When running in a multi-process environment, only one process will run the cache eviction procedure at a time (protected by an exclusive filelock).

The cache eviction policy is configured using the eviction_policy key in the cache configuration. By default, the cache eviction policy is set to fifo with a refresh interval of 300 seconds.

Example configuration to override the default cache eviction.
cache:
  size: 500G
  location: /path/to/msc_cache
  eviction_policy:
    policy: random
    refresh_interval: 300

Best Practices

Full File Caching:

Configure MSC cache when your workload performs frequent small range-reads on objects. This is particularly common in:

  • ML Training Workloads: Machine learning training often involves reading large amount of data files and selecting random samples from different parts of the file, resulting in many small range-read operations.
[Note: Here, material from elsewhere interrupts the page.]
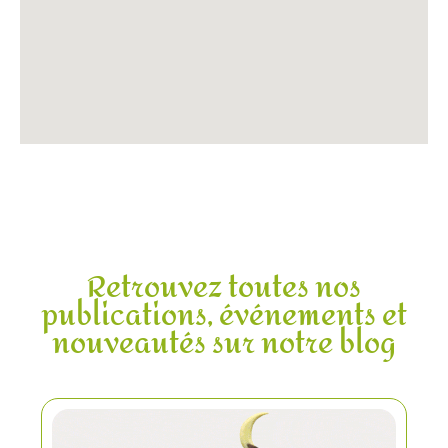
Retrouvez toutes nos
publications, événements et
nouveautés sur notre blog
By caching the entire object upfront, these expensive network round-trips are eliminated, and subsequent sample reads are served directly from local storage at much higher speeds.

  • Checkpoint Loading: When loading large model checkpoints (often several GB in size), frameworks like PyTorch may perform multiple small reads to load different parts of the model. Rather than allowing these small reads to hit remote storage repeatedly, it’s much more performant to download the entire checkpoint file using multi-threaded downloads to the cache first, then let PyTorch load from the local cached file.
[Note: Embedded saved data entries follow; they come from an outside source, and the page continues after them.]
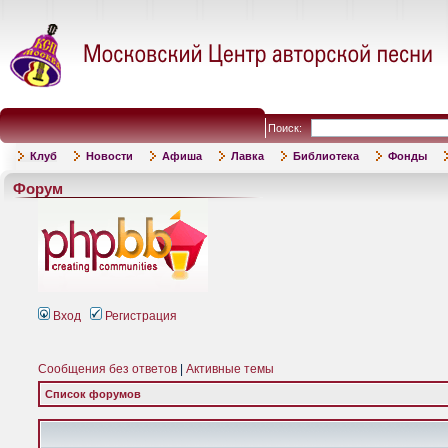
Поиск:
Клуб
Новости
Афиша
Лавка
Библиотека
Фонды
Форум
Вход
Регистрация
Сообщения без ответов
|
Активные темы
Список форумов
  • Random Access Patterns: Any workload that requires random access to different parts of large files frequently will benefit significantly from caching, as the alternative would be numerous individual range requests to remote storage.

Partial File Caching:

For large files where you only need to access specific portions, use partial file caching with range reads:

  • Large Dataset Access: When working with very large datasets (hundreds of GB or TB), use client.read() with byte_range to only download the chunks you need.

  • Sparse File Access: For files where you only read small portions scattered throughout the file, partial file caching is more efficient than downloading the entire file.
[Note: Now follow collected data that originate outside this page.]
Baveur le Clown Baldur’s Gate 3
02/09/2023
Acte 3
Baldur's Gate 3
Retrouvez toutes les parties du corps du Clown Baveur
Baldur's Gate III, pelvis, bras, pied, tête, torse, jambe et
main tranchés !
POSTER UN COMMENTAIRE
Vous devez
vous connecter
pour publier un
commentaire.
  • Streaming Workloads: When processing large files sequentially in chunks, partial file caching allows you to process data as it’s downloaded without waiting for the entire file.

Performance Considerations:

  • Full File Caching (prefetch_file=True with client.open()): The cache transforms what would be hundreds or thousands of small, high-latency network requests into a single bulk download followed by fast local file system access.

  • Partial File Caching (prefetch_file=False with client.open()): Use for large files with sparse access patterns. Set cache_line_size based on your typical read sizes - smaller chunks (e.g., 16MB) for fine-grained access, larger chunks (e.g., 128MB) for coarser access patterns.

  • Source Version Validation: This feature can be turned on and off via the cache config using check_source_version: true/false. For fine-grained tuning, use SourceVersionCheckMode.DISABLE for maximum performance when you can tolerate potentially stale data, or when the data doesn’t change (gives best performance). Use SourceVersionCheckMode.ENABLE when data consistency is critical.

  • Prefetch File Strategy: - Use prefetch_file=True for sequential reads or when you need the entire file - Use prefetch_file=False for random access patterns or when you want to start processing immediately - Combine with appropriate cache_line_size for optimal performance

Limitations

  • Full file caching inefficiency: Traditional full file caching downloads entire files, which can be inefficient for large files when your workload only reads small portions at a time. For such cases, use partial file caching with client.read() and byte_range, or use client.open(..., prefetch_file=False) to enable chunk-based caching.

  • Chunk size tuning: The effectiveness of partial file caching depends on choosing an appropriate cache_line_size. Too small chunks increase overhead, while too large chunks reduce the benefits of partial caching.

  • Network dependency: Initial chunk downloads still require network access. For completely offline scenarios, ensure all required chunks are pre-cached.